Tuesday October 21st
- Breakfast - Muesli* with pears and strawberries
- Snack - Iced coffee with skim milk and fat free condensed milk
- Lunch - Chicken sandwich on an onion roll with Dijon mustard, bread and butter pickles, Havarti cheese, pear (yes on the sandwich!), and butter lettuce; water
- Snack - Honest Foods Choco P'nut Butter Square
- Snack - Apple
- Dinner - Chicken salad (chicken, grilled green beans and yellow squash, red bell pepper, oregano-Dijon-lemon dressing) over butter lettuce with feta cheese; water
- Snack - Cottage cheese with part of a frozen banana
Approximately: 1914 calories (29% fat, 22% protein, 49% carbs); 20.7 g saturated fat (9.7%), 181.7 mg cholesterol, 26 g fiber, 1317 mg calcium
My target numbers: 45 - 65% carbs, 20 - 35% fat, 10 - 35% protein (less than 10% saturated), at least 25 g fiber, less than 300 mg cholesterol, at least 1000 mg calcium
Comments: My schedule was a little off yesterday. I usually teach dance from 3:30 - 9:00 straight. However, I had an unexpected 1 1/2 hour break, so I decided to use the extra time for a quick trip to the grocery store to pick up a few thing I needed. I was looking at the energy bars (something I always do to see if there is anything new and interesting) and I noticed they had Honest Foods Choco P'nut Butter Squares...something I've been wanting to try. So my first afternoon snack was an impulse buy/eat...a little (250 calorie...maybe not so little) treat for the day, but definitely not something I will start eating on a regular basis (its basically junk food made with "healthier" ingredients...but with 4 grams of fiber and a whole grain as the first ingredient, I could have done worse). My planned snack was an apple (as some of you know, I always carry an apple with me), and I ended up eating it around 8:00 pm. Dinner was really good and filling and I'm going to post the recipe soon.

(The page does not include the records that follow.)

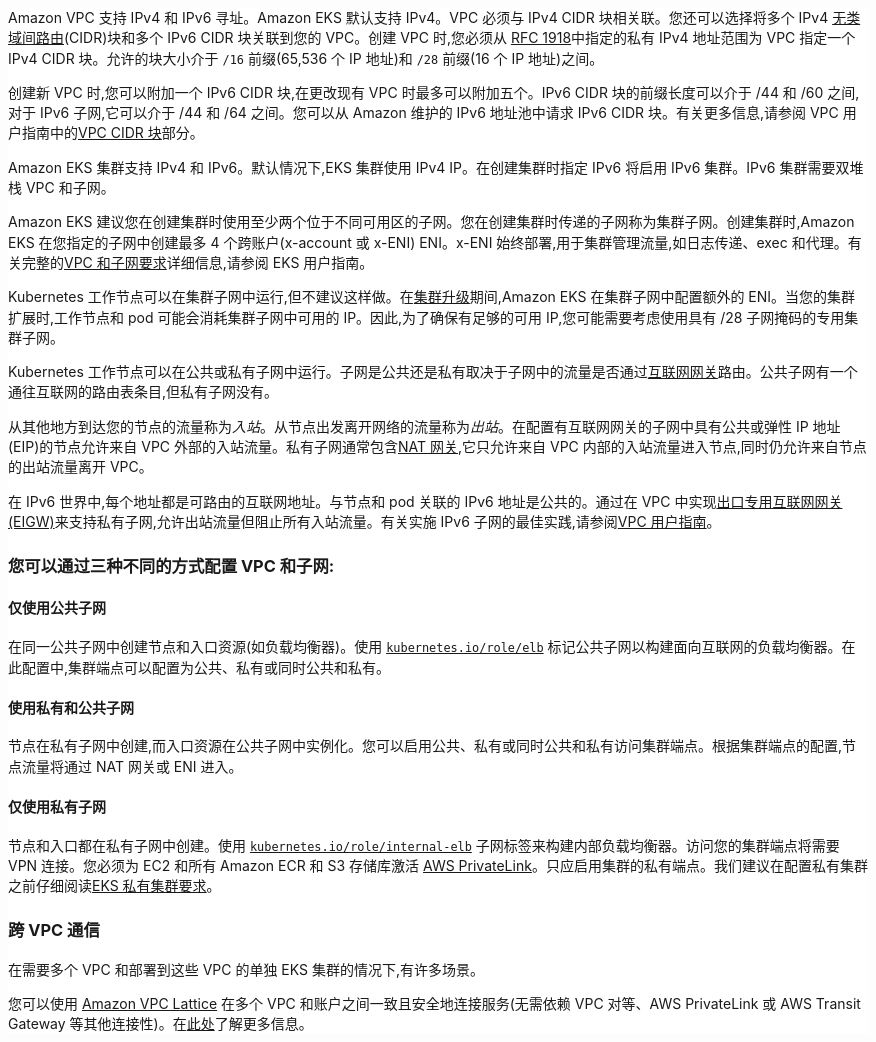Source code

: Amazon VPC 支持 IPv4 和 IPv6 寻址。Amazon EKS 默认支持 IPv4。VPC 必须与 IPv4 CIDR 块相关联。您还可以选择将多个 IPv4 [无类域间路由](http://en.wikipedia.org/wiki/CIDR_notation)(CIDR)块和多个 IPv6 CIDR 块关联到您的 VPC。创建 VPC 时,您必须从 [RFC 1918](http://www.faqs.org/rfcs/rfc1918.html)中指定的私有 IPv4 地址范围为 VPC 指定一个 IPv4 CIDR 块。允许的块大小介于 `/16` 前缀(65,536 个 IP 地址)和 `/28` 前缀(16 个 IP 地址)之间。

创建新 VPC 时,您可以附加一个 IPv6 CIDR 块,在更改现有 VPC 时最多可以附加五个。IPv6 CIDR 块的前缀长度可以介于 /44 和 /60 之间,对于 IPv6 子网,它可以介于 /44 和 /64 之间。您可以从 Amazon 维护的 IPv6 地址池中请求 IPv6 CIDR 块。有关更多信息,请参阅 VPC 用户指南中的[VPC CIDR 块](https://docs.aws.amazon.com/vpc/latest/userguide/vpc-cidr-blocks.html)部分。

Amazon EKS 集群支持 IPv4 和 IPv6。默认情况下,EKS 集群使用 IPv4 IP。在创建集群时指定 IPv6 将启用 IPv6 集群。IPv6 集群需要双堆栈 VPC 和子网。

Amazon EKS 建议您在创建集群时使用至少两个位于不同可用区的子网。您在创建集群时传递的子网称为集群子网。创建集群时,Amazon EKS 在您指定的子网中创建最多 4 个跨账户(x-account 或 x-ENI) ENI。x-ENI 始终部署,用于集群管理流量,如日志传递、exec 和代理。有关完整的[VPC 和子网要求](https://docs.aws.amazon.com/eks/latest/userguide/network_reqs.html#network-requirements-subnets)详细信息,请参阅 EKS 用户指南。

Kubernetes 工作节点可以在集群子网中运行,但不建议这样做。在[集群升级](https://aws.github.io/aws-eks-best-practices/upgrades/#verify-available-ip-addresses)期间,Amazon EKS 在集群子网中配置额外的 ENI。当您的集群扩展时,工作节点和 pod 可能会消耗集群子网中可用的 IP。因此,为了确保有足够的可用 IP,您可能需要考虑使用具有 /28 子网掩码的专用集群子网。

Kubernetes 工作节点可以在公共或私有子网中运行。子网是公共还是私有取决于子网中的流量是否通过[互联网网关](https://docs.aws.amazon.com/vpc/latest/userguide/VPC_Internet_Gateway.html)路由。公共子网有一个通往互联网的路由表条目,但私有子网没有。

从其他地方到达您的节点的流量称为*入站*。从节点出发离开网络的流量称为*出站*。在配置有互联网网关的子网中具有公共或弹性 IP 地址(EIP)的节点允许来自 VPC 外部的入站流量。私有子网通常包含[NAT 网关](https://docs.aws.amazon.com/vpc/latest/userguide/vpc-nat-gateway.html),它只允许来自 VPC 内部的入站流量进入节点,同时仍允许来自节点的出站流量离开 VPC。

在 IPv6 世界中,每个地址都是可路由的互联网地址。与节点和 pod 关联的 IPv6 地址是公共的。通过在 VPC 中实现[出口专用互联网网关(EIGW)](https://docs.aws.amazon.com/vpc/latest/userguide/egress-only-internet-gateway.html)来支持私有子网,允许出站流量但阻止所有入站流量。有关实施 IPv6 子网的最佳实践,请参阅[VPC 用户指南](https://docs.aws.amazon.com/vpc/latest/userguide/VPC_Scenario2.html)。

### 您可以通过三种不同的方式配置 VPC 和子网:

#### 仅使用公共子网

在同一公共子网中创建节点和入口资源(如负载均衡器)。使用 [`kubernetes.io/role/elb`](http://kubernetes.io/role/elb) 标记公共子网以构建面向互联网的负载均衡器。在此配置中,集群端点可以配置为公共、私有或同时公共和私有。

#### 使用私有和公共子网

节点在私有子网中创建,而入口资源在公共子网中实例化。您可以启用公共、私有或同时公共和私有访问集群端点。根据集群端点的配置,节点流量将通过 NAT 网关或 ENI 进入。

#### 仅使用私有子网

节点和入口都在私有子网中创建。使用 [`kubernetes.io/role/internal-elb`](http://kubernetes.io/role/internal-elb:1) 子网标签来构建内部负载均衡器。访问您的集群端点将需要 VPN 连接。您必须为 EC2 和所有 Amazon ECR 和 S3 存储库激活 [AWS PrivateLink](https://docs.aws.amazon.com/vpc/latest/userguide/endpoint-service.html)。只应启用集群的私有端点。我们建议在配置私有集群之前仔细阅读[EKS 私有集群要求](https://docs.aws.amazon.com/eks/latest/userguide/private-clusters.html)。

### 跨 VPC 通信

在需要多个 VPC 和部署到这些 VPC 的单独 EKS 集群的情况下,有许多场景。

您可以使用 [Amazon VPC Lattice](https://aws.amazon.com/vpc/lattice/) 在多个 VPC 和账户之间一致且安全地连接服务(无需依赖 VPC 对等、AWS PrivateLink 或 AWS Transit Gateway 等其他连接性)。在[此处](https://aws.amazon.com/blogs/networking-and-content-delivery/build-secure-multi-account-multi-vpc-connectivity-for-your-applications-with-amazon-vpc-lattice/)了解更多信息。
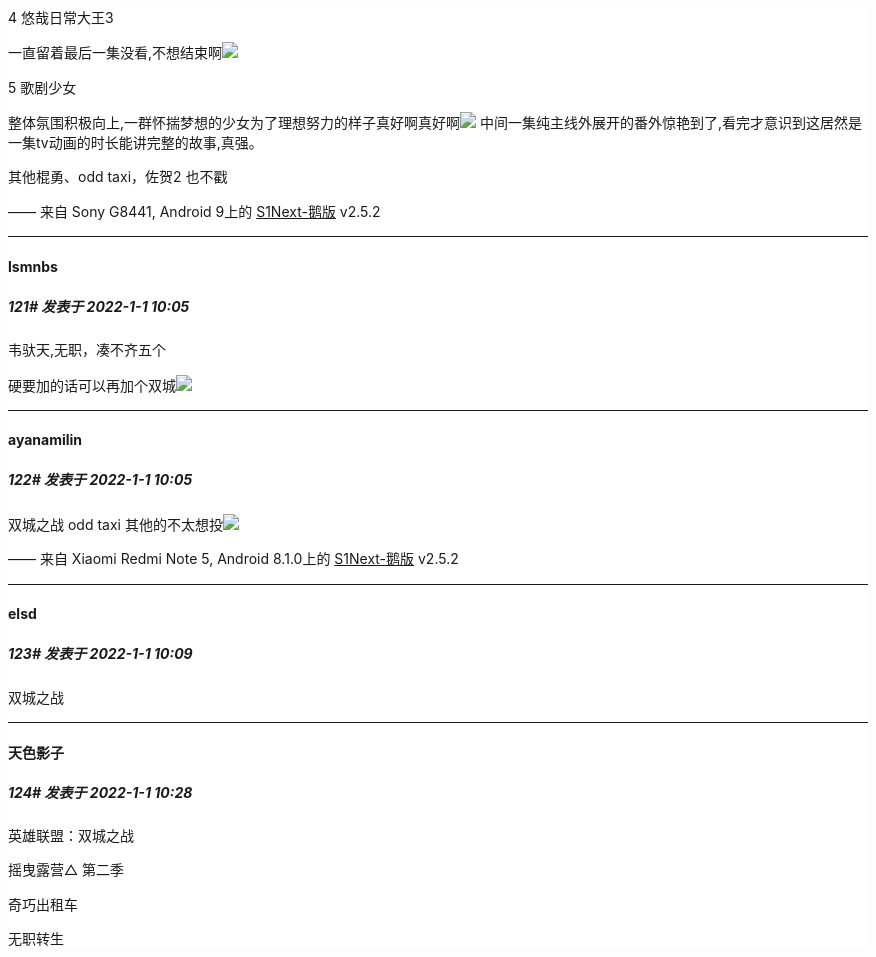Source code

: 4 悠哉日常大王3

一直留着最后一集没看,不想结束啊<img src="https://static.saraba1st.com/image/smiley/face2017/136.png" referrerpolicy="no-referrer">

5 歌剧少女

整体氛围积极向上,一群怀揣梦想的少女为了理想努力的样子真好啊真好啊<img src="https://static.saraba1st.com/image/smiley/face2017/075.png" referrerpolicy="no-referrer"> 中间一集纯主线外展开的番外惊艳到了,看完才意识到这居然是一集tv动画的时长能讲完整的故事,真强。

其他棍勇、odd taxi，佐贺2 也不戳

—— 来自 Sony G8441, Android 9上的 [S1Next-鹅版](https://github.com/ykrank/S1-Next/releases) v2.5.2



*****

####  lsmnbs  
##### 121#       发表于 2022-1-1 10:05

韦驮天,无职，凑不齐五个

硬要加的话可以再加个双城<img src="https://static.saraba1st.com/image/smiley/face2017/009.gif" referrerpolicy="no-referrer">

*****

####  ayanamilin  
##### 122#       发表于 2022-1-1 10:05

双城之战
odd taxi
其他的不太想投<img src="https://static.saraba1st.com/image/smiley/face2017/002.png" referrerpolicy="no-referrer">

—— 来自 Xiaomi Redmi Note 5, Android 8.1.0上的 [S1Next-鹅版](https://github.com/ykrank/S1-Next/releases) v2.5.2

*****

####  elsd  
##### 123#       发表于 2022-1-1 10:09

双城之战



*****

####  天色影子  
##### 124#       发表于 2022-1-1 10:28

英雄联盟：双城之战

摇曳露营△ 第二季

奇巧出租车

无职转生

Because I had cheese twice, my saturated fat intake was higher than the day before, but still within the 10% range. It helped that the protein in my lunch and dinner were both lean (chicken has very little saturated fat - about o.3 g per 3 oz serving compared to 5.2 g per 3 oz serving of T-bone steak).
Notice that my macronutrient (fat, protein, and carbs) percentages were different from yesterday...a little more fat (29% vs 24%) and protein (22% vs 17%) and a little less carbs (49% vs 59%). Again, that's because I ate cheese twice which is mostly protein and fat; the muesli has a lot of nuts which are also mostly fat and protein.
I don't eat a "low-carb", "fat-free", or "high-protein" diet...I try to eat a balance of all three. Our bodies NEED fat, protein, and carbs, but healthy versions.
Healthy fats (unsaturated fats) are found in plants and fish: nuts, seeds, oils (especially canola, olive, flaxseed, sesame, peanut, walnut), avocados, olives, soybeans, tofu, salmon, tuna
I'll write about healthy protein and carbohydrates over the next few days.
And check back for the chicken salad recipe.
* The muesli I had for breakfast is loosely based on this recipe from Saveur magazine. Danielle, my Houston roommate, used to eat muesli for breakfast all of the time, but I never tried it. However, when I read about it the the Breakfast Issue of Saveur, I was intrigued. Danielle you must try this! I'll post my version of the recipe soon.